Our study also included patients undergoing VIV TAVI. In general, such VIV TAVI procedures are associated with low mortality and heart failure readmissions, but also with higher post-procedural mean trans-prosthetic gradients in comparison with native-valve TAVI [
10]. A study of 56 consecutive patients following VIV TAVI with the Portico TAV reported a post-procedural mean trans-prosthetic gradient of 16.2 ± 9.3 mmHg, with 25% of patients with a mean gradient > 20 mmHg [
11]. Conversely, a recently published case series of 5 consecutive patients after VIV TAVI with the latest-generation Navitor system reported a much lower 30-day mean trans-prosthetic gradient of only 6.0 mmHg [
12].
In this study two patients experienced TAV embolization in the ascending aorta during a native-valve TAVI procedure. In the first patient TAV embolization occurred at the time of TAV disconnection from the delivery system. Implantation of a second balloon-expandable TAV was attempted but was not successful. The patient was therefore converted to surgical aortic valve replacement and TAV removal, which was successfully performed. In the second patient embolization occurred due to high TAV positioning during deployment. It caused an acute obstruction of the coronary ostia leading to cardiac arrest. The patient was placed on mechanical circulatory support with extracorporeal membrane oxygenation, followed by redo TAVI with a second balloon-expandable valve. The patient ultimately died due to progressive respiratory failure. In general, TAV embolization and migration is a rare complication, occurring in less than 1% of TAVI cases, but is associated with increased morbidity and mortality [
13]. Self-expanding platforms and first-generation devices have been associated with an increased risk for embolization [
13]. On the other hand, preventable causes include device malposition and manipulation as well as inadequate sizing, underscoring the need for proper valve size selection and visualization during deployment [
13].
Finally, this study has some inherent limitations that need to be addressed. First, we must acknowledge the small sample size with a total of only 37 subjects. This may have reduced the statistical power of the study for detecting significant differences in subgroup analyses. Although there were numerical differences in the post-procedural rates of PPM and PVR in subgroup analyses, these were mostly not statistically significant. Nevertheless, we were still able to demonstrate an association between VIV TAVI and higher trans-prosthetic gradients, and a lower incidence of PVR with the use of Navitor system.

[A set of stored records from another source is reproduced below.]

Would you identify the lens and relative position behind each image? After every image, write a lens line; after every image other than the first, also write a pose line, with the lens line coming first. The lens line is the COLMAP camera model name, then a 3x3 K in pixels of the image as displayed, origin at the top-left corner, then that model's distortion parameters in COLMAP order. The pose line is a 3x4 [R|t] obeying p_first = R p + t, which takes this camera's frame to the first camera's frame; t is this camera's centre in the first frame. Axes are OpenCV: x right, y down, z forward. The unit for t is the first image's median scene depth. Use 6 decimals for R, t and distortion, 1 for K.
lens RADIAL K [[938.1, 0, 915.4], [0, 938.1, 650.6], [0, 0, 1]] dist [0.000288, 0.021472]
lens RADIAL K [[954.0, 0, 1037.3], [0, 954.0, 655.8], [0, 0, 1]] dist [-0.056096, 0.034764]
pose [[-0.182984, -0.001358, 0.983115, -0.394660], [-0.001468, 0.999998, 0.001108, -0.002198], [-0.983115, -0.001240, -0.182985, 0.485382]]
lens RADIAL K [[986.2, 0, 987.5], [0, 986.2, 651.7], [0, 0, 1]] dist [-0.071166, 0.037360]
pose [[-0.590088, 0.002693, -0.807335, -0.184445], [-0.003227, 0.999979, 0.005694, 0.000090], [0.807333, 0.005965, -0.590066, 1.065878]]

Although this study presents the outcomes of an all-comer patient population, intra-annular self-expanding TAVs were implanted in a relatively small number of carefully selected patients, increasing the risk for patient selection bias. In combination with the small sample size this limits the generalizability of the results to the whole population of patients undergoing TAVI in small aortic annuli. Additionally, since data were retrieved from accessible medical records, there is the possibility of underreporting. Pre- and post-procedural echocardiography was not performed by a dedicated core laboratory, which may have led to interobserver variability, particularly when assessing the grade of PVR. Nevertheless, we believe this study gives insight into the hemodynamic performance of self-expanding TAVs with intra-annular leaflets in an all-comer population of carefully selected patients with small aortic anatomies, including patients undergoing VIV TAVI, who were often excluded from previous trials.